According to a recent report from Comscore, Research in Motion's ( RIMM ) share in the U.S smartphone subscriber market declined from around 32% in December 2010 to 27% in March 2011. Google's ( GOOG ) Android was the biggest beneficiary and increased its share to 35%, while Apple's ( AAPL ) market share slightly increased to around 26%. This is not good news for RIM, which was the leader in the U.S. smartphone market until December 2010. The fall has been dramatic, and RIM is now in danger of losing its second place position to Apple in this market. Can RIM revive its lost glory?
We believe that RIM desperately needs innovative products to help revive its business and meet our quite bullish $68 price estimate for RIM stock , which is about 50% above market price.
Can RIM Revive its Fortunes?
If RIM is unable to control its smartphone market share decline, it's overall mobile phone market share will be in trouble. We currently anticipate that RIM's market share will increase from 3.2% in 2010 to 3.7% in 2011, but RIM will need to innovate fast to meet our expectations.

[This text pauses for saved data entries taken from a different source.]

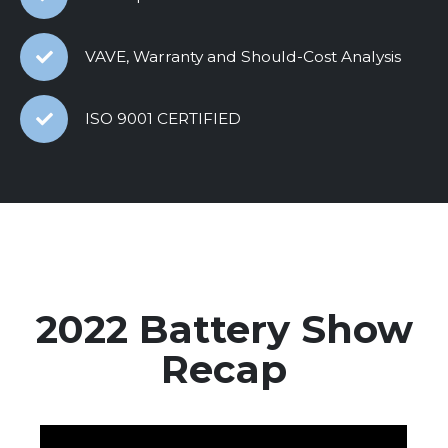
VAVE, Warranty and Should-Cost Analysis
ISO 9001 CERTIFIED
2022 Battery Show
Recap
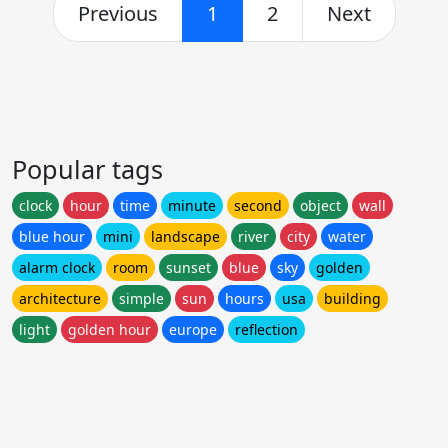
Previous
1
2
Next
Popular tags
clock
hour
time
minute
second
object
wall
blue hour
mini
landscape
river
city
water
alarm clock
room
sunset
blue
sky
golden
architecture
simple
sun
hours
usa
building
light
golden hour
europe
reflection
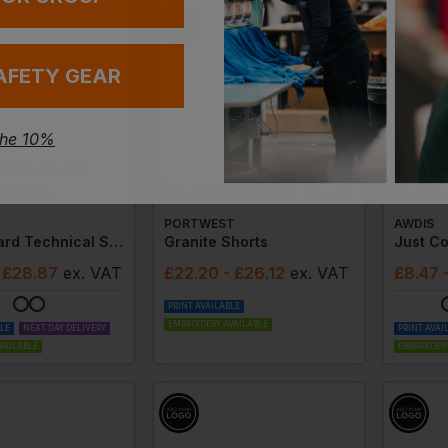
AFETY GEAR
the 10%
PORTWEST
AWDIS
Work-Guard Technical Shorts
Granite Shorts
Just Co
 £28.87
ex
. VAT
£
22.20
- £26.12
ex
. VAT
£
8.47
PRINT AVAILABLE
EMBROIDERY AVAILABLE
BLE
NEXT DAY DELIVERY
PRINT AVAI
VAILABLE
EMBROIDERY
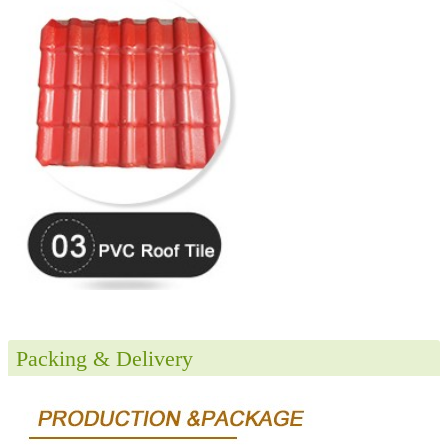
Packing & Delivery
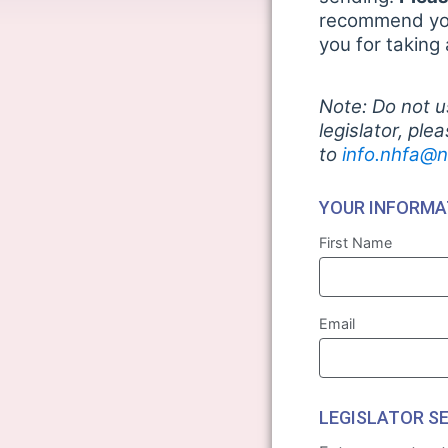
recommend you 
you for taking
Note: Do not u
legislator, ple
to
info.nhfa@n
YOUR INFORMA
First Name
Email
LEGISLATOR S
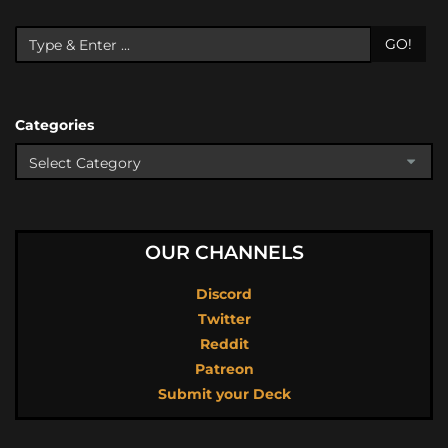
GO!
Categories
OUR CHANNELS
Discord
Twitter
Reddit
Patreon
Submit your Deck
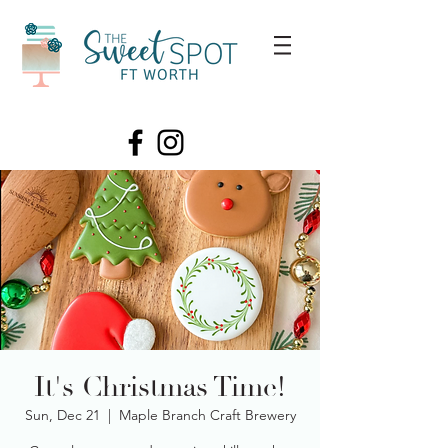
It's Christmas Time!
Sun, Dec 21
  |  
Maple Branch Craft Brewery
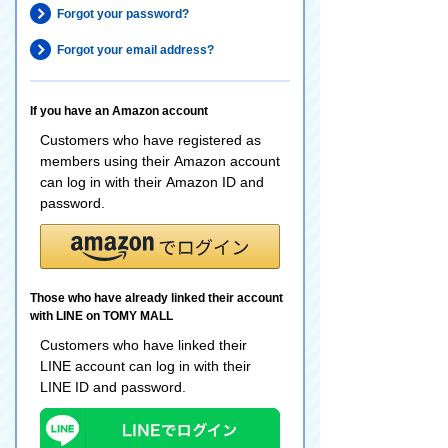
Forgot your password?
Forgot your email address?
If you have an Amazon account
Customers who have registered as
members using their Amazon account
can log in with their Amazon ID and
password.
Those who have already linked their account
with LINE on TOMY MALL
Customers who have linked their
LINE account can log in with their
LINE ID and password.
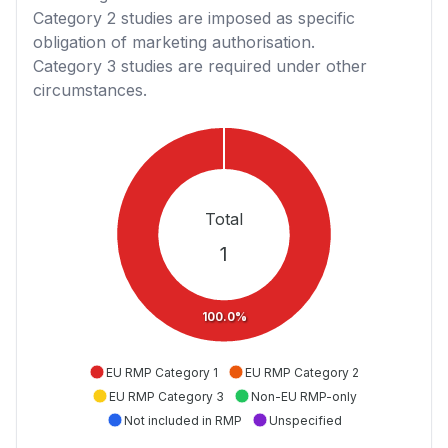
Category 2
studies are imposed as specific
obligation of marketing authorisation.
Category 3
studies are required under other
circumstances.
Total
1
100.0%
EU RMP Category 1
EU RMP Category 2
EU RMP Category 3
Non-EU RMP-only
Not included in RMP
Unspecified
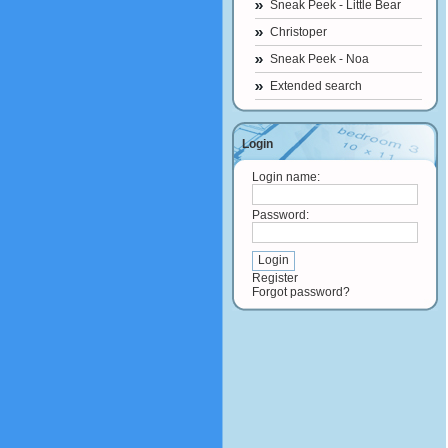
Sneak Peek - Little Bear
Christoper
Sneak Peek - Noa
Extended search
Login
Login name:
Password:
Register
Forgot password?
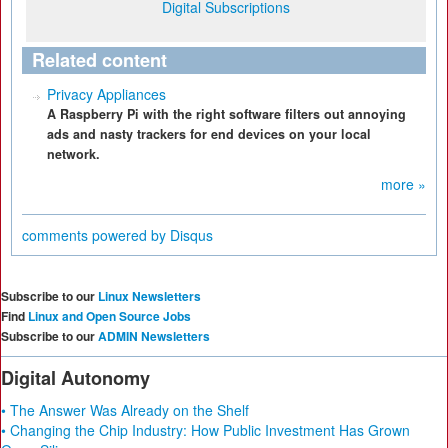
Digital Subscriptions
Related content
Privacy Appliances
A Raspberry Pi with the right software filters out annoying
ads and nasty trackers for end devices on your local
network.
more »
comments powered by
Disqus
Subscribe to our
Linux Newsletters
Find
Linux and Open Source Jobs
Subscribe to our
ADMIN Newsletters
Digital Autonomy
• The Answer Was Already on the Shelf
• Changing the Chip Industry: How Public Investment Has Grown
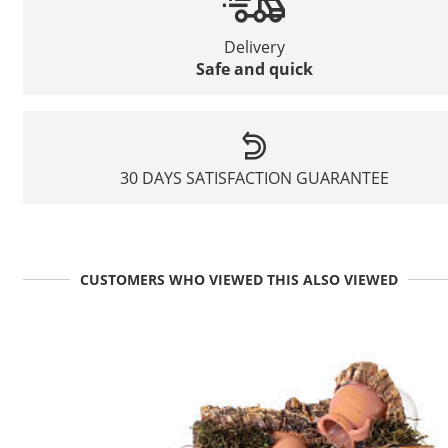
Delivery
Safe and quick
30 DAYS SATISFACTION GUARANTEE
CUSTOMERS WHO VIEWED THIS ALSO VIEWED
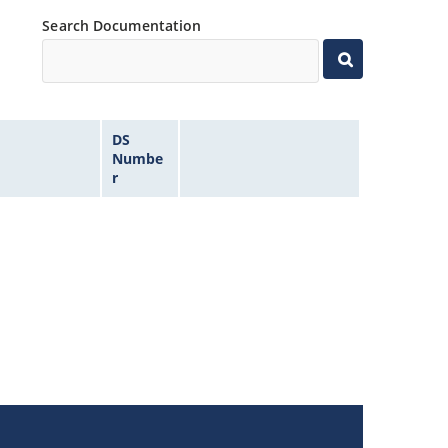
Search Documentation
DS
Numbe
r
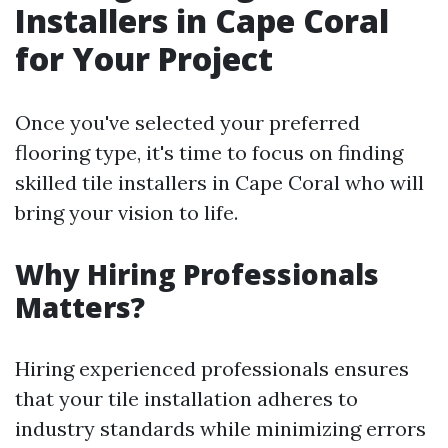
Installers in Cape Coral
for Your Project
Once you've selected your preferred
flooring type, it's time to focus on finding
skilled tile installers in Cape Coral who will
bring your vision to life.
Why Hiring Professionals
Matters?
Hiring experienced professionals ensures
that your tile installation adheres to
industry standards while minimizing errors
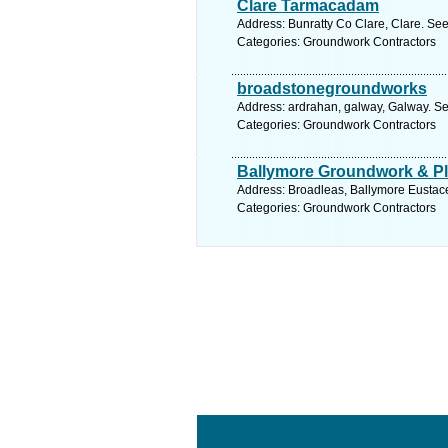
Clare Tarmacadam
Address: Bunratty Co Clare, Clare. See
Categories: Groundwork Contractors
broadstonegroundworks
Address: ardrahan, galway, Galway. Se
Categories: Groundwork Contractors
Ballymore Groundwork & Pla
Address: Broadleas, Ballymore Eustace,
Categories: Groundwork Contractors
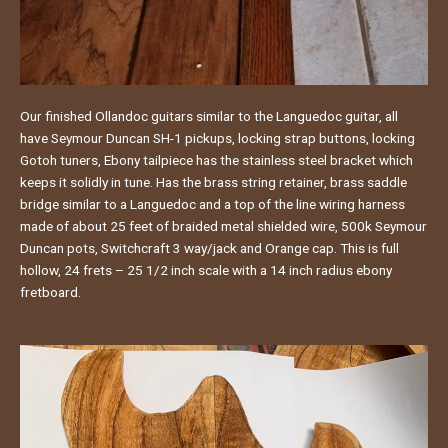
Our finished Ollandoc guitars similar to the Languedoc guitar, all
have Seymour Duncan SH-1 pickups, locking strap buttons, locking
Gotoh tuners, Ebony tailpiece has the stainless steel bracket which
keeps it solidly in tune. Has the brass string retainer, brass saddle
bridge similar to a Languedoc and a top of the line wiring harness
made of about 25 feet of braided metal shielded wire, 500k Seymour
Duncan pots, Switchcraft 3 way/jack and Orange cap. This is full
hollow, 24 frets – 25 1/2 inch scale with a 14 inch radius ebony
fretboard.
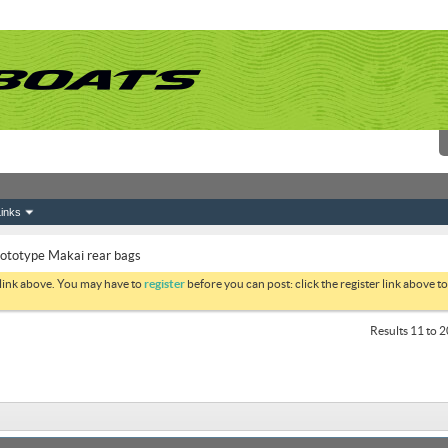
inks
ototype Makai rear bags
 link above. You may have to
register
before you can post: click the register link above 
Results 11 to 2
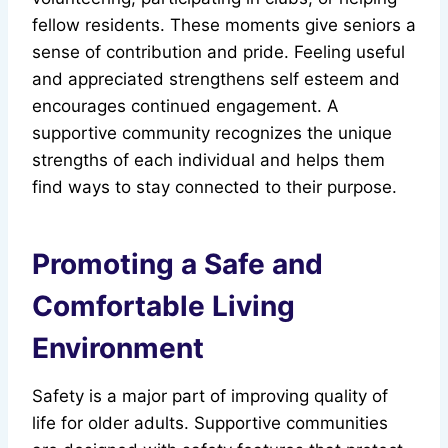
fellow residents. These moments give seniors a
sense of contribution and pride. Feeling useful
and appreciated strengthens self esteem and
encourages continued engagement. A
supportive community recognizes the unique
strengths of each individual and helps them
find ways to stay connected to their purpose.
Promoting a Safe and
Comfortable Living
Environment
Safety is a major part of improving quality of
life for older adults. Supportive communities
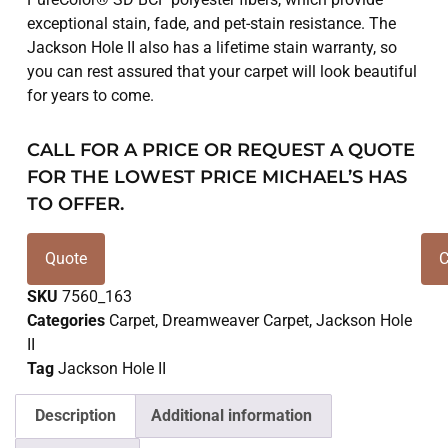
exceptional stain, fade, and pet-stain resistance. The
Jackson Hole II also has a lifetime stain warranty, so
you can rest assured that your carpet will look beautiful
for years to come.
CALL FOR A PRICE OR REQUEST A QUOTE
FOR THE LOWEST PRICE MICHAEL’S HAS
TO OFFER.
Quote
C
SKU
7560_163
Categories
Carpet
,
Dreamweaver Carpet
,
Jackson Hole
II
Tag
Jackson Hole II
Description
Additional information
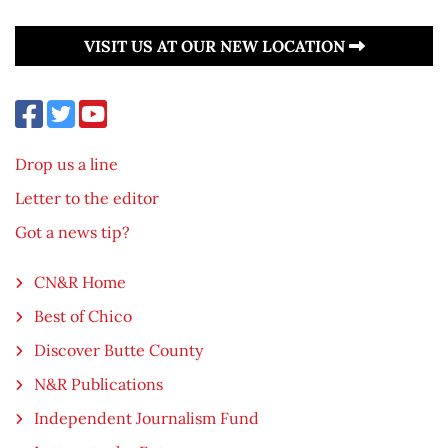
VISIT US AT OUR NEW LOCATION
Drop us a line
Letter to the editor
Got a news tip?
CN&R Home
Best of Chico
Discover Butte County
N&R Publications
Independent Journalism Fund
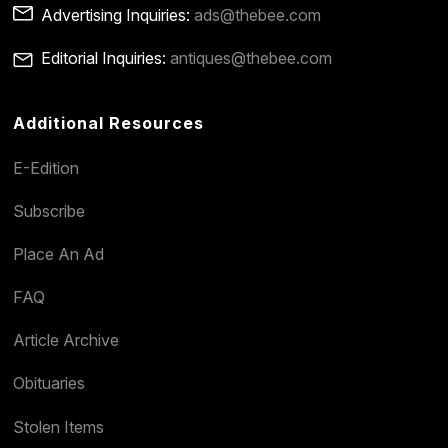
Advertising Inquiries:
ads@thebee.com
Editorial Inquiries:
antiques@thebee.com
Additional Resources
E-Edition
Subscribe
Place An Ad
FAQ
Article Archive
Obituaries
Stolen Items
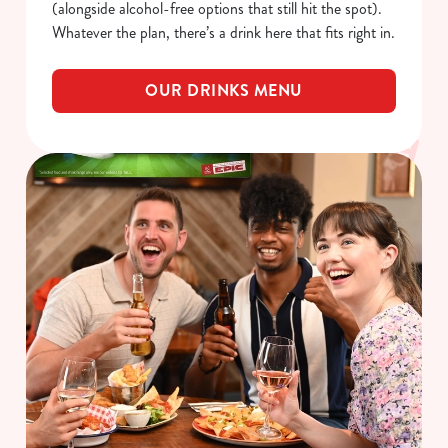
(alongside alcohol-free options that still hit the spot).
Whatever the plan, there’s a drink here that fits right in.
OUR DRINKS MENU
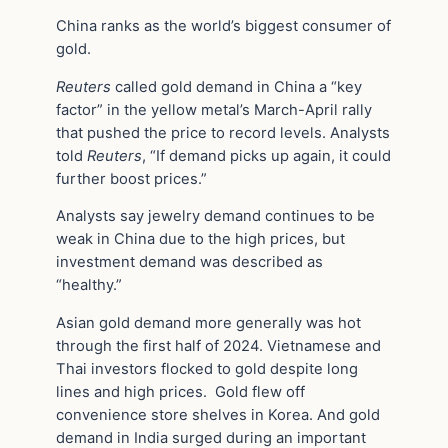
China ranks as the world’s biggest consumer of
gold.
Reuters
called gold demand in China a “key
factor” in the yellow metal’s March-April rally
that pushed the price to record levels. Analysts
told
Reuters
, “If demand picks up again, it could
further boost prices.”
Analysts say jewelry demand continues to be
weak in China due to the high prices, but
investment demand was described as
“healthy.”
Asian gold demand more generally was hot
through the first half of 2024. Vietnamese and
Thai investors flocked to gold despite long
lines and high prices. Gold flew off
convenience store shelves in Korea. And gold
demand in India surged during an important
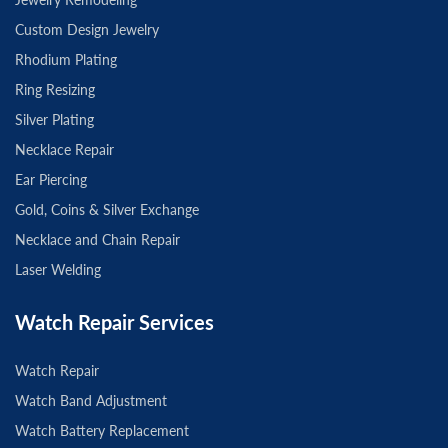
Custom Design Jewelry
Rhodium Plating
Ring Resizing
Silver Plating
Necklace Repair
Ear Piercing
Gold, Coins & Silver Exchange
Necklace and Chain Repair
Laser Welding
Watch Repair Services
Watch Repair
Watch Band Adjustment
Watch Battery Replacement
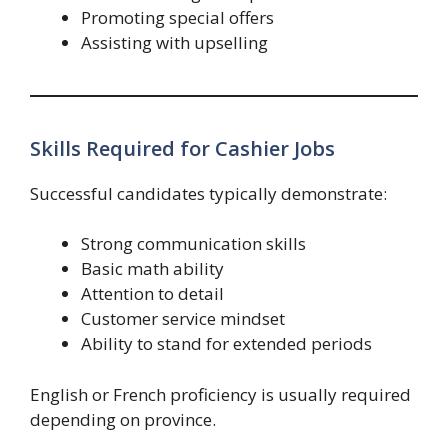
Promoting special offers
Assisting with upselling
Skills Required for Cashier Jobs
Successful candidates typically demonstrate:
Strong communication skills
Basic math ability
Attention to detail
Customer service mindset
Ability to stand for extended periods
English or French proficiency is usually required
depending on province.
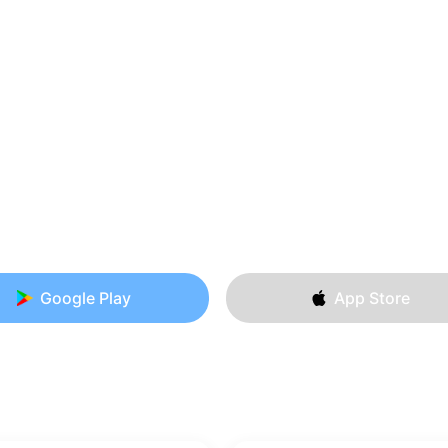
Google Play
App Store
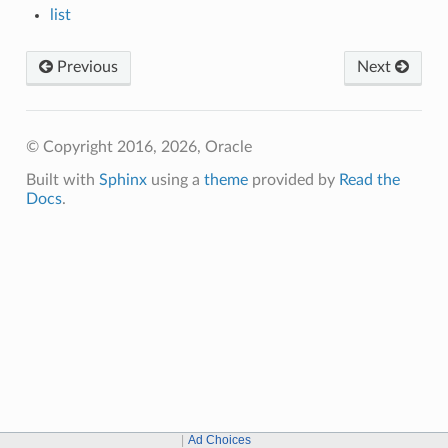
list
Previous
Next
© Copyright 2016, 2026, Oracle
Built with
Sphinx
using a
theme
provided by
Read the
Docs
.
Ad Choices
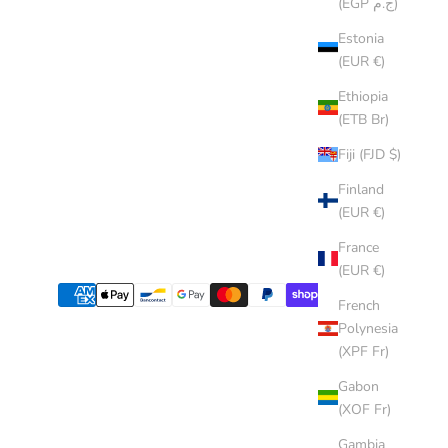
(EGP ج.م)
Estonia
(EUR €)
Ethiopia
(ETB Br)
Fiji (FJD $)
Finland
(EUR €)
France
(EUR €)
French
Polynesia
(XPF Fr)
Gabon
(XOF Fr)
Gambia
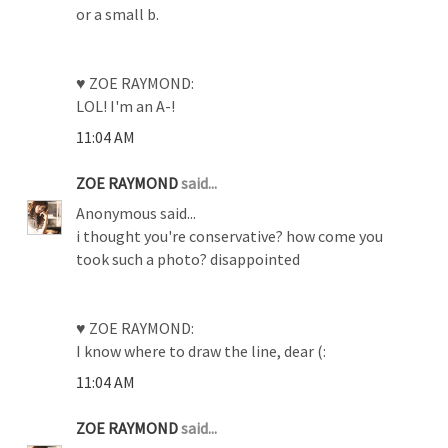
or a small b.
♥ ZOE RAYMOND:
LOL! I'm an A-!
11:04 AM
ZOE RAYMOND
said...
Anonymous said...
i thought you're conservative? how come you
took such a photo? disappointed
♥ ZOE RAYMOND:
I know where to draw the line, dear (:
11:04 AM
ZOE RAYMOND
said...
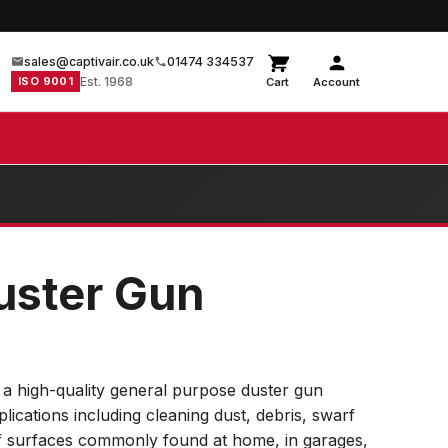
sales@captivair.co.uk
01474 334537
ISO 9001
Est. 1968
Cart
Account
Duster Gun
 a high-quality general purpose duster gun
plications including cleaning dust, debris, swarf
f surfaces commonly found at home, in garages,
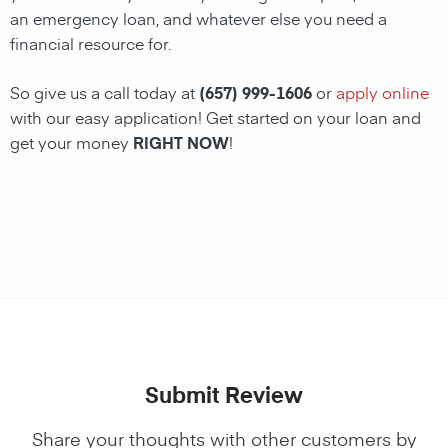
an emergency loan, and whatever else you need a
financial resource for.
So give us a call today at
(657) 999-1606
or
apply online
with our easy application! Get started on your loan and
get your money
RIGHT NOW
!
Submit Review
Share your thoughts with other customers by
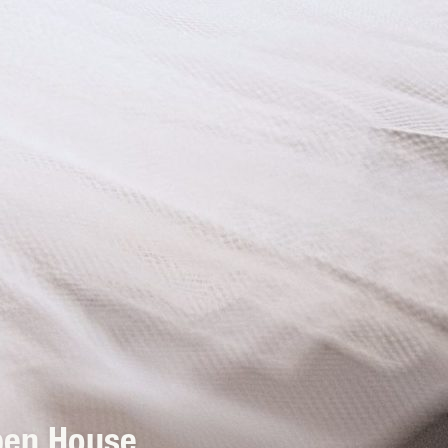
pen House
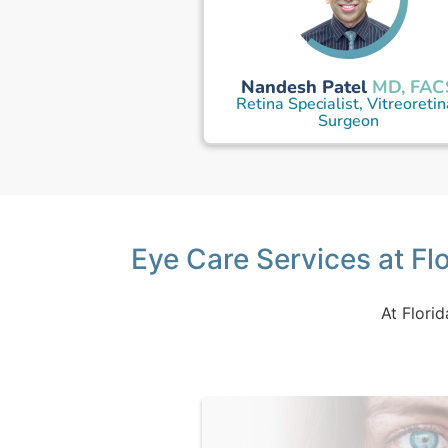
Nandesh Patel
MD, FAC
Retina Specialist, Vitreoretin
Surgeon
Eye Care Services at Flo
At Florid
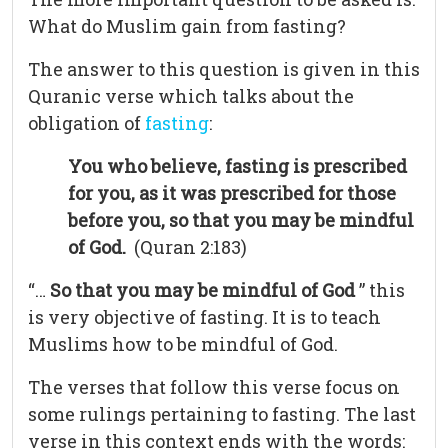
What do Muslim gain from fasting?
The answer to this question is given in this
Quranic verse which talks about the
obligation of
fasting
:
You who believe, fasting is prescribed
for you, as it was prescribed for those
before you, so that you may be mindful
of God.
(Quran 2:183)
“…
So that you may be mindful of God
” this
is very objective of fasting. It is to teach
Muslims how to be mindful of God.
The verses that follow this verse focus on
some rulings pertaining to fasting. The last
verse in this context ends with the words:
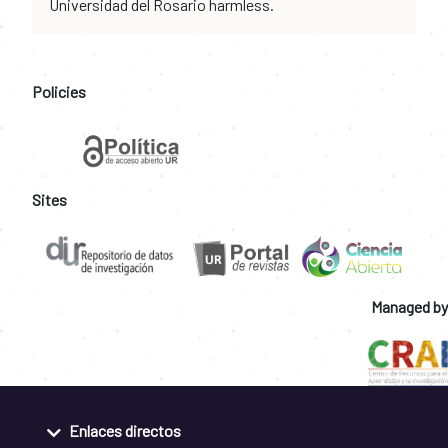
Universidad del Rosario harmless.
Policies
Sites
Managed by
Enlaces directos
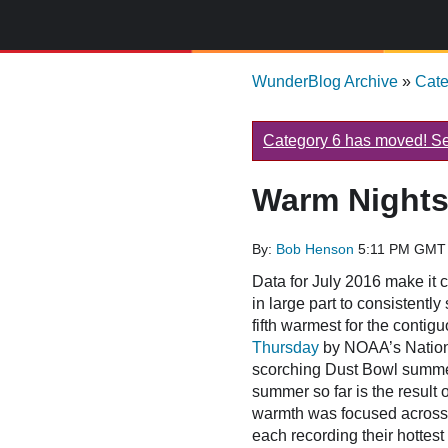
WunderBlog Archive
»
Cat
Category 6 has moved! See
Warm Nights
By:
Bob Henson
5:11 PM GMT 
Data for July 2016 make it c
in large part to consistentl
fifth warmest for the contig
Thursday
by NOAA’s Nationa
scorching Dust Bowl summer
summer so far is the result 
warmth was focused across 
each recording their hottest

RIM recently announced the introduction of the latest version of its smartphone operating system BlackBerry 7, and unveiled two new BlackBerry Bold smartphones based on this OS. The new OS has a few improvements over preceding versions like faster performance for touch-screen navigation, web browsing, video and gaming and support for Near Field Communication ( NFC ) technology.
These developments look promising, but it remains to be seen if RIM will be able to meet our optimistic expectations.